ECLI:NL:CRVB:2016:1806
Centrale Raad van Beroep
- Hoger beroep
- Rechtspraak.nl
Hoger beroep inzake doorbetaling vaste lasten aan Essent en uitvoering afspraken
In deze zaak heeft appellant hoger beroep ingesteld tegen een uitspraak van de rechtbank Noord-Nederland, die op 5 juni 2015 het beroep tegen een besluit van het college van burgemeester en wethouders van Leeuwarden ongegrond verklaarde. Appellant ontving bijstand op grond van de Wet werk en bijstand (WWB) en had afspraken gemaakt met de gemeente over de betaling van zijn vaste lasten aan Essent. De gemeente droeg zorg voor de betaling van deze lasten, maar appellant maakte bezwaar tegen een betalingsachterstand die door Essent was gemeld. Het college verklaarde het bezwaar ongegrond, stellende dat het zich aan de gemaakte afspraken had gehouden. De rechtbank bevestigde dit oordeel, waarop appellant in hoger beroep ging.

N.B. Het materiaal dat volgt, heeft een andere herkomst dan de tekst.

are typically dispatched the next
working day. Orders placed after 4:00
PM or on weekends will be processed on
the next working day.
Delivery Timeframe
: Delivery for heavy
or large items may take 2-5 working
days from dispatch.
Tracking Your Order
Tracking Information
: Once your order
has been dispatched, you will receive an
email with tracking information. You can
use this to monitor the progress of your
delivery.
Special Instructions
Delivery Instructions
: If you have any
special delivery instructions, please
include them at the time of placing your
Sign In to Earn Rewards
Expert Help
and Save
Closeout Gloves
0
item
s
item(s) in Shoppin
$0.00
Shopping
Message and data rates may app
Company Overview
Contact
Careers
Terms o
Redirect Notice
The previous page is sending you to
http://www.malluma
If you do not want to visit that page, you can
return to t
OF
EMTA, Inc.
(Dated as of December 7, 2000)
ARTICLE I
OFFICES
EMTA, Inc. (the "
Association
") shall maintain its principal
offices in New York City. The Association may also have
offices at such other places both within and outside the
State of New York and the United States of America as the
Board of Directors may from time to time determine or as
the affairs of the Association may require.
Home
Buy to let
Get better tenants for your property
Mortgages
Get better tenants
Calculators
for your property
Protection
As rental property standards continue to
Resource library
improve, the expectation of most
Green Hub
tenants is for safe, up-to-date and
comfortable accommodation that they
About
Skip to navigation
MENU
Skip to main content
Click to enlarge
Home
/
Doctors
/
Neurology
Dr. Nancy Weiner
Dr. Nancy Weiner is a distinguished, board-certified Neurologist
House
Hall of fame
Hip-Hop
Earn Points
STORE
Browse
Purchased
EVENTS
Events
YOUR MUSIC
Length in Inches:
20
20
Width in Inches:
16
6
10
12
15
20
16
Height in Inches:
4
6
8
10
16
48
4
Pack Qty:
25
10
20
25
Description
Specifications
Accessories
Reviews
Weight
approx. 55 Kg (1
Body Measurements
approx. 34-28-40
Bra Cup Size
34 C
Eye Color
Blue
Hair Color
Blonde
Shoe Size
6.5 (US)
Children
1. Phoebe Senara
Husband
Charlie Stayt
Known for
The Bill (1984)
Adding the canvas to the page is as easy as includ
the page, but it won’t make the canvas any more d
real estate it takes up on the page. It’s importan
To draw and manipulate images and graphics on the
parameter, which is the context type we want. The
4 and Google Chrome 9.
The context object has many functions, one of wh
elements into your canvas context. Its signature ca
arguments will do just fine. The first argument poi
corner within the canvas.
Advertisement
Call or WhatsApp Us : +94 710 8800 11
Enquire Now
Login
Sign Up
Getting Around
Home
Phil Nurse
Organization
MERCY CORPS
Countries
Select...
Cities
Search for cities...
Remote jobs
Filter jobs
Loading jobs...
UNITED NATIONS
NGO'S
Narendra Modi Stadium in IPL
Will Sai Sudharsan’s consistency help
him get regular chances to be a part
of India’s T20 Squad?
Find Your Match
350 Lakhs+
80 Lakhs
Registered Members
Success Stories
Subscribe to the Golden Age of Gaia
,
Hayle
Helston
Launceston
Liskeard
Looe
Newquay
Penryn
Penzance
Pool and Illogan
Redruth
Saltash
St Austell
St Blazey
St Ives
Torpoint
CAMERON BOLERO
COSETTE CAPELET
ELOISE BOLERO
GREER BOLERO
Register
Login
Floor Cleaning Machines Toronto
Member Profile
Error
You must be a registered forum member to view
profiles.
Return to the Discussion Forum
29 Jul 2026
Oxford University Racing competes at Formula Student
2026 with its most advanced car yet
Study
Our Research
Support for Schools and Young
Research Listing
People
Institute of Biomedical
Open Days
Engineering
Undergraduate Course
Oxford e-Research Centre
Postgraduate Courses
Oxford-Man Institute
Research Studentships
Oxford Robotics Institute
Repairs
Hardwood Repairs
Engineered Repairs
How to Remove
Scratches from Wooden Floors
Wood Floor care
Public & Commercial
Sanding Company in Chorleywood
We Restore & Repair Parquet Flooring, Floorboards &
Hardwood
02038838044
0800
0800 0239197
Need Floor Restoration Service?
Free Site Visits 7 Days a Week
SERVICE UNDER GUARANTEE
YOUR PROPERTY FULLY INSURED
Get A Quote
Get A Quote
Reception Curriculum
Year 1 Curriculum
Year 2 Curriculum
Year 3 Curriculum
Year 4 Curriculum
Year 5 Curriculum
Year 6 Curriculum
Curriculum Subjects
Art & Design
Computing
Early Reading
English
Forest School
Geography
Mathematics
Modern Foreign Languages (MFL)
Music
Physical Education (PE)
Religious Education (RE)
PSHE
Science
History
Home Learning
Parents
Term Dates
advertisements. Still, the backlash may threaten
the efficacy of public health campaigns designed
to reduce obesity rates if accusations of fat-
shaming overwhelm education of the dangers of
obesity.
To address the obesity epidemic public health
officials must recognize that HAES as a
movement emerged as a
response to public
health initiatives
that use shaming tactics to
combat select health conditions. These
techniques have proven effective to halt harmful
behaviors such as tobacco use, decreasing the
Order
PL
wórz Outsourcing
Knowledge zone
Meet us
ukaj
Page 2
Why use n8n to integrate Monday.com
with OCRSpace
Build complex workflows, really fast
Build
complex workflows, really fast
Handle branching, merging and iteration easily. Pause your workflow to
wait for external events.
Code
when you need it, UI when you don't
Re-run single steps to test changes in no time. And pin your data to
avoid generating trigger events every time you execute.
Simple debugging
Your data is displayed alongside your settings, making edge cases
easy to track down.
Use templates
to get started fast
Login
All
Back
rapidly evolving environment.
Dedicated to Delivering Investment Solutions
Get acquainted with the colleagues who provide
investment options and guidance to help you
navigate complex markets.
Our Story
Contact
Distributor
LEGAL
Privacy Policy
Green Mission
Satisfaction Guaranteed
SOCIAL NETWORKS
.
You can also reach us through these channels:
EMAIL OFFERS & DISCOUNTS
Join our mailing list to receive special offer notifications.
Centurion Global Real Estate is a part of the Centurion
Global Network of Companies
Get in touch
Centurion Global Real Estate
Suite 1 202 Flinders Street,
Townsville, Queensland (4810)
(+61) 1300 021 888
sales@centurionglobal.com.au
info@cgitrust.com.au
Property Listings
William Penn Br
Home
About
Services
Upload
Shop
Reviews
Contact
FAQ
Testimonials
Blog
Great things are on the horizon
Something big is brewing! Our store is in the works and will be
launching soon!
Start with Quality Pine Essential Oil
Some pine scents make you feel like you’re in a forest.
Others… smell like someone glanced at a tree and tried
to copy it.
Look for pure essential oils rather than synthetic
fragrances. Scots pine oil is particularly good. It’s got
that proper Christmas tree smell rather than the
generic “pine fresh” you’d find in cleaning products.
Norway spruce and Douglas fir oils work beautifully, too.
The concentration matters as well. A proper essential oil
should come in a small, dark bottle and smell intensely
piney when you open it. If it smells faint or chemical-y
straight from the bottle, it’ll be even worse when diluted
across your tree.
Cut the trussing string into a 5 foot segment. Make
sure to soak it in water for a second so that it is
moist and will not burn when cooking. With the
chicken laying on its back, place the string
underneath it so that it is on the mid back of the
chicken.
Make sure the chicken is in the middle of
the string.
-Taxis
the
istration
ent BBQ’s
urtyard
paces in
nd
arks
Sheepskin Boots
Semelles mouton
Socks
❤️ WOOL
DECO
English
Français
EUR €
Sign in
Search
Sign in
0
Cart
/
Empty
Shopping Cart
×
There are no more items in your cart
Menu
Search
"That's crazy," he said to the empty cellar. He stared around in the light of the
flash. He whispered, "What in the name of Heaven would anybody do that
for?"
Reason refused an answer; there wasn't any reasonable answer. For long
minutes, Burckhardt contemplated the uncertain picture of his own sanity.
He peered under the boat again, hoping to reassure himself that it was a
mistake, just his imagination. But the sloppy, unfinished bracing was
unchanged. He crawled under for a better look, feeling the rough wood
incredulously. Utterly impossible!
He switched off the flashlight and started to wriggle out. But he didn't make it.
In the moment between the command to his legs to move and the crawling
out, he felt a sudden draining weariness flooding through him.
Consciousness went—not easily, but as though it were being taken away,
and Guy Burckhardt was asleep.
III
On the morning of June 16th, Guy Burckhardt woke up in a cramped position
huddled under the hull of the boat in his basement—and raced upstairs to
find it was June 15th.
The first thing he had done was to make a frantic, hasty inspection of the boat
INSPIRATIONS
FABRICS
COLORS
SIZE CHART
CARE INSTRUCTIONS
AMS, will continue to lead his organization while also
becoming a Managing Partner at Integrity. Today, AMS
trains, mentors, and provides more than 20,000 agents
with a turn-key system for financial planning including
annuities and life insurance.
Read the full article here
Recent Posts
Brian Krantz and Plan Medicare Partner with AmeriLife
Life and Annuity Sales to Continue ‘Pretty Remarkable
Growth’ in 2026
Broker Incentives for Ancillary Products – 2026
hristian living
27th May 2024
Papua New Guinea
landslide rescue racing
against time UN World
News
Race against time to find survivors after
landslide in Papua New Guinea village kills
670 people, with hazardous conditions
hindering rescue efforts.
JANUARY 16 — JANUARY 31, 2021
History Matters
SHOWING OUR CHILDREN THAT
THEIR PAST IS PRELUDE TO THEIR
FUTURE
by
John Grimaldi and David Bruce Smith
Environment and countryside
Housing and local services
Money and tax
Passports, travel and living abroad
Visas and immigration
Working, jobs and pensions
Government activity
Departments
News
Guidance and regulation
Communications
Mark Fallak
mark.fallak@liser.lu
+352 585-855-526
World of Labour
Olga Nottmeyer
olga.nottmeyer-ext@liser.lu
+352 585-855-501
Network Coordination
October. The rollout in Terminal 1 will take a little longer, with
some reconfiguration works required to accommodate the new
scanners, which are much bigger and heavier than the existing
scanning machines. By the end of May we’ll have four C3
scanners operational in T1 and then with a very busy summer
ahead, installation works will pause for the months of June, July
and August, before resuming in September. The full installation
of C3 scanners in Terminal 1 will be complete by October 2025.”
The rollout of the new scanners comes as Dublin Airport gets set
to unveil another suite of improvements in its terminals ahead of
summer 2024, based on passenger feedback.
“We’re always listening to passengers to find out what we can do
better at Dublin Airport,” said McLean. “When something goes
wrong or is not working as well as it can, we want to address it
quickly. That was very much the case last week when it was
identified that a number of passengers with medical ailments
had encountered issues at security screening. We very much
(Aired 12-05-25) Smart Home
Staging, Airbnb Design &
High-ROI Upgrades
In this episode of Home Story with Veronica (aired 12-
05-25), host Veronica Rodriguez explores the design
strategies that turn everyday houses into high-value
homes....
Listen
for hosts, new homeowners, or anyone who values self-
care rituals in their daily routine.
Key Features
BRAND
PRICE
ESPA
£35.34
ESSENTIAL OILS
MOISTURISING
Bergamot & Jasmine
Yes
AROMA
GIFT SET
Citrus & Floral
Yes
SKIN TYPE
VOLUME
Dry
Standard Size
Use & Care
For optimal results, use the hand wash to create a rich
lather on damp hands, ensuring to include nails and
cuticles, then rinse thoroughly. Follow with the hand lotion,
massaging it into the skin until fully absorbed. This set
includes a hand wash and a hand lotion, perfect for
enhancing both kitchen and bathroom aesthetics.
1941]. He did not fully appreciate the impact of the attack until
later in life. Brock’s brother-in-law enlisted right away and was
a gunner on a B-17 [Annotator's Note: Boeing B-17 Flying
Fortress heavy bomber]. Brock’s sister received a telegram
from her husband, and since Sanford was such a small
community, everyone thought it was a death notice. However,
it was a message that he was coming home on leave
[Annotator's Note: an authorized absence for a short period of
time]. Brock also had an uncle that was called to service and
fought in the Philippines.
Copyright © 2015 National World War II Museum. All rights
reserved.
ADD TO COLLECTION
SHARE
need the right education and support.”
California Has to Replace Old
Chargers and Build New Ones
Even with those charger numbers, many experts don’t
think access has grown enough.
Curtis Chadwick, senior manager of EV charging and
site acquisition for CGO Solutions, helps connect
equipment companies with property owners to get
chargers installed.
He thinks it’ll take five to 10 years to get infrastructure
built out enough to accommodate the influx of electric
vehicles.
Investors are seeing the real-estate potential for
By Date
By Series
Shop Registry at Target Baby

Tijdens de zitting op 4 april 2016 was appellant niet aanwezig, maar het college werd vertegenwoordigd door J. Boonstra. De Raad voor de Rechtspraak heeft de feiten en omstandigheden van de zaak in overweging genomen. De Raad concludeerde dat het college inderdaad op juiste wijze uitvoering heeft gegeven aan de afspraken met appellant. Appellant had verzocht om herziening van de afspraken en meldde complicaties bij de uitbetaling van de bijstand, maar de Raad vond geen aanleiding om van het oordeel van de rechtbank af te wijken. De uitspraak van de rechtbank werd bevestigd, en er werd geen veroordeling in proceskosten uitgesproken.